Son gouvernement travailliste souhaite mettre en place une coopération plus étroite avec l'Europe, à la grande inquiétude des opposants eurosceptiques.
Cette rencontre marque un moment important dans la relation entre Londres et Bruxelles. Depuis le Brexit, les liens mutuels se sont refroidis, mais le nouveau gouvernement britannique montre désormais sa volonté de collaborer de nouveau dans divers domaines. Selon Starmer, cela bénéficiera à l'emploi, à la réduction des factures et à de meilleurs contrôles aux frontières du Royaume-Uni.
Les deux parties souhaitent négocier de manière pragmatique sur plusieurs thèmes, tels que la coopération en matière de défense, les échanges de jeunes, la pêche et les règles commerciales. Selon plusieurs sources, ils espèrent une relation mutuellement avantageuse, sans retour direct à l'adhésion à l'UE ni réintégration complète au marché intérieur.

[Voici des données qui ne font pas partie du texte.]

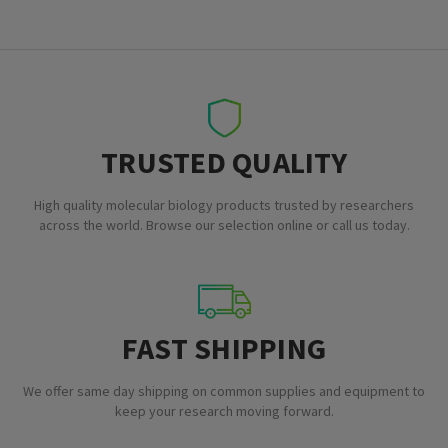
TRUSTED QUALITY
High quality molecular biology products trusted by researchers
across the world. Browse our selection online or call us today.
FAST SHIPPING
We offer same day shipping on common supplies and equipment to
keep your research moving forward.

Une préoccupation croissante est la possibilité de droits d'importation américains, qui pourraient affecter économiquement aussi bien le Royaume-Uni que l'UE. Londres et Bruxelles se voient dans l'obligation d'élaborer ensemble une stratégie pour prévenir ou gérer les conflits commerciaux avec Washington.
Parallèlement, la guerre russe en Ukraine constitue un autre motif important pour une coopération plus étroite. La menace militaire et l'attitude fluctuante des États-Unis au sein de l'OTAN mettent la structure de défense européenne sous pression. Tant l'UE que le Royaume-Uni souhaitent mieux coordonner leurs efforts de défense, sans pour autant affaiblir l'OTAN en tant qu'organisation.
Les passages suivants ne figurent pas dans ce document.